# Kazan River Outpost Camp - A Very Full And Lengthy Report!



## Mike Borger (Aug 3, 2014)

Hey guys, I just returned last week from an 8 day trip to Kasba Lodge's remote outpost camp located on the Kazan River within the Territory of Nunavut in Canada's far north.

Words cannot describe how truly spectacular the experience was. For many - myself included - it's the trip of a lifetime. What made it even more special was my young son Brendan joined me as well as my oldest friend with his boy as well.

I could go on and on, but if you're interested have a look at the story. Beware though, it's a long one - 27 embedded video clips as well a ridiculous amount of photos to go along with the writing.

Regardless I hope you enjoy!

Cheers, Mike

http://www.canadafishingguide.net/exploring-the-kazan-a-far-north-angling-odyssey/


----------



## kzoofisher (Mar 6, 2011)

Perfect, I've got to travel for work this week on short notice and hotels bore me to death. Now I've got fresh reading.


----------



## HUBBHUNTER (Aug 8, 2007)

Another great review! You're living the dream!


----------



## unclepaully (Nov 26, 2007)

Mike you just keep adding to my bucket list. Now I just have to win the lottery. 
Thanks for taking the time and putting together an awesome trip report.


----------



## Mike Borger (Aug 3, 2014)

Thanks guys, I'm glad you enjoyed the story. It was pretty incredible and in fact some of the stories aren't really fit for public consumption. LOL!

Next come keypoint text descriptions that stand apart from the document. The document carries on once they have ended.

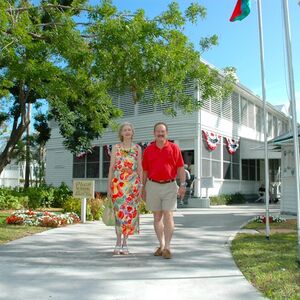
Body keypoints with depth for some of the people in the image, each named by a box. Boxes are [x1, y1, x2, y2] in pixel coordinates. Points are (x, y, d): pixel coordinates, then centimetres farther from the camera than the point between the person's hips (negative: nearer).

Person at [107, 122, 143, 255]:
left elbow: (140, 168, 8)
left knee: (130, 212, 0)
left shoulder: (137, 148, 9)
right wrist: (109, 186, 1)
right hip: (118, 183, -1)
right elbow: (111, 167, 6)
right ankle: (118, 243, 6)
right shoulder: (116, 147, 7)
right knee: (119, 212, -4)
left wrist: (141, 186, 2)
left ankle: (124, 242, 12)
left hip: (132, 184, 1)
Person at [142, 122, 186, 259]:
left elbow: (180, 168, 0)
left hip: (169, 186, -2)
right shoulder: (148, 150, 7)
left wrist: (182, 184, -7)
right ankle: (161, 245, 20)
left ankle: (167, 247, -2)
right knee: (157, 216, 9)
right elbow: (144, 171, 11)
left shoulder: (174, 148, 2)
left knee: (168, 216, -7)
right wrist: (144, 188, 10)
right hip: (153, 186, 2)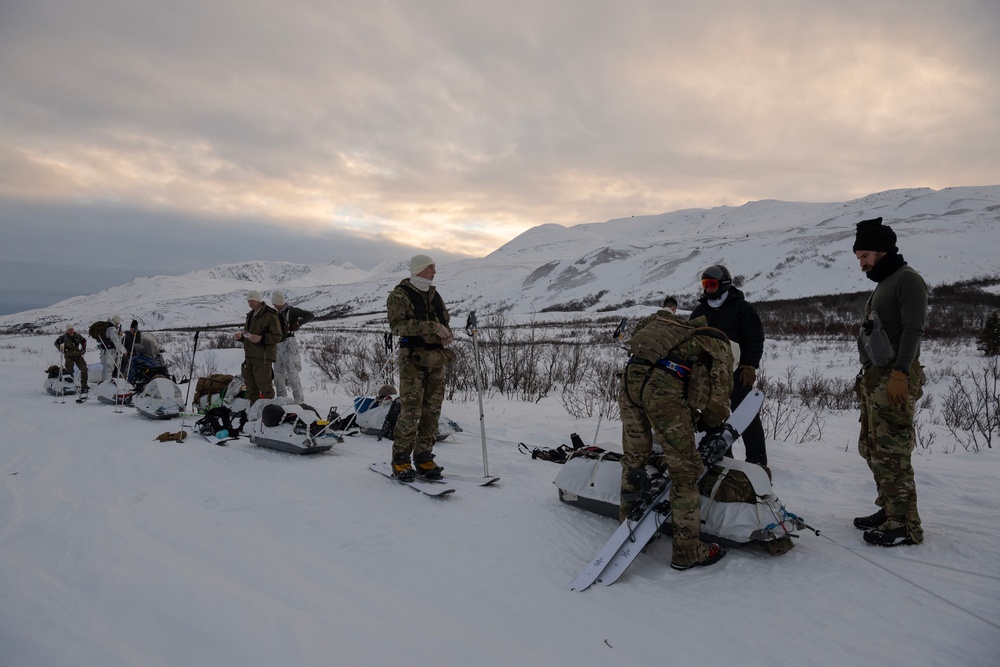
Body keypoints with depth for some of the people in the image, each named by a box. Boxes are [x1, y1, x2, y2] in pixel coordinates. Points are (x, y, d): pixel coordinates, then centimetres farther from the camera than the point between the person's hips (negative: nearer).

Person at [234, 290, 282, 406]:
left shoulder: (269, 315, -7)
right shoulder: (250, 315, 20)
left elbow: (277, 337, -12)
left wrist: (261, 338, -24)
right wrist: (241, 336, 9)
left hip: (263, 355, -9)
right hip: (250, 355, 9)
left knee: (263, 383, -11)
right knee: (250, 383, 12)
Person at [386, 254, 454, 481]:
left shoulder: (434, 294, 17)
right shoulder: (400, 295, -3)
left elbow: (445, 320, 25)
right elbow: (397, 325, -16)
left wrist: (447, 335, 1)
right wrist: (431, 327, -22)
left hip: (436, 359, 6)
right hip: (413, 359, -6)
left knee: (432, 410, 5)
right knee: (411, 411, -8)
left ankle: (423, 458, 15)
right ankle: (400, 460, 5)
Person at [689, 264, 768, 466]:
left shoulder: (742, 307, -2)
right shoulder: (700, 311, 14)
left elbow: (755, 338, -6)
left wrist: (750, 365, -15)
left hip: (737, 372, -5)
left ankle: (757, 459, 2)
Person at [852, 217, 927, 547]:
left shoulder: (907, 279, -6)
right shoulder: (882, 284, 22)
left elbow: (913, 329, -16)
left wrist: (899, 372, -23)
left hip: (894, 380, -10)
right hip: (874, 379, 10)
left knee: (891, 452, -9)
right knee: (872, 448, 12)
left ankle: (904, 525, -3)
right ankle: (889, 510, 21)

Anyhow I'm just walking out the door now for Wawa. My group flies into Medhurst Lake with Air Dale tomorrow morning, should be fun!


----------



## kingfisher 11 (Jan 26, 2000)

We go up to the Wakami Ontario area, Would like to plan a trip with my boys to the Kazan river camp.


----------



## kzoofisher (Mar 6, 2011)

Really enjoyable report. Thanks!


----------



## Mike Borger (Aug 3, 2014)

Glad you guys enjoyed, thanks for the kind words!


----------



## QuackerWhacker (Oct 9, 2007)

What a great read! Thanks for sharing.


----------